There is nothing un-Islamic in using credit cards as long as one does not delay paying the bills and pays the total amount on time. It is indeed haram to pay interest. However, one is allowed to use the credit cards to charge the amount that one can pay when the bill comes. But if one uses the card to borrow money on interest or to purchase what one cannot pay on time, then one is indulging in riba, which is forbidden in Islam.
Dr. Monzer Kahf, a prominent economist and counselor states: “1. The opponents of credit cards found their view on the basis that it is an interest-based loan contract; consequently, it is haram on the ground that it is riba. There is no doubt that issuing such an interest-based credit card is not permitted for any Islamic/Muslim financial institution. On that basis, Islamic banks issue credit cards that are not interest-based. Essentially, the bank withholds from your account an amount as a guarantee for the payment at the end of the grace period of the card, and each month, if your current account permits it, the credit card charges will be deducted from the current account; otherwise, the amount withheld will be reduced by the amount you owe on the credit card, and you will be asked to replenish the amount withheld. Islamic banks do not really benefit from the card itself, and they provide it as a service to their valued customers. However, they benefit from the mudarabah deposit withheld as a guarantee.
This is also the essence of the Organization of the Islamic Conference resolution on credit cards that came in the year 1999 or 2000.

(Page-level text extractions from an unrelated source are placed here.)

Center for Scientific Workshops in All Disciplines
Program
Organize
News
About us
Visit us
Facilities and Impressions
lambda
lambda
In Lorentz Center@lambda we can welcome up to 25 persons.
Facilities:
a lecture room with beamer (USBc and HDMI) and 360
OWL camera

2. The proponents of the permissibility of using interest-based credit cards found their view on the following:
a. While it is true that issuing interest-based credit cards by Muslims is not permissible, accepting them by Muslims is permissible because they give a choice to the consumer of either going interest-based or settling within the grace period without any interest. The contract is not a loan contract; it is rather a prior acceptance of hawalah or it is kafalah by the issuer of amount charged by the user.
b. The permissibility of signing a credit card contract and using it is conditional on two points: 1) that the user is keen and able to pay within the grace period; 2) the user will not withdraw cash (because cash withdrawal generates interest from the day of withdrawal and does not have a grace period).
In other words, permissibility is conditional on not invoking the interest clause in the credit card agreement or by using the credit card as a free rider.
3. The permissibility is not based on Muslim/non-Muslim country, nor on need for the interest-based credit cards. Many people can live without them, but they provide considerable convenience for Muslims who live in a twenty-first century society. (Please notice that all opponents of credit cards do not live in our time; they are still living in the fourteenth and fifteenth closed economy century.)
Note that the annual fee on credit cards is permissible and is practiced by many Islamic banks.”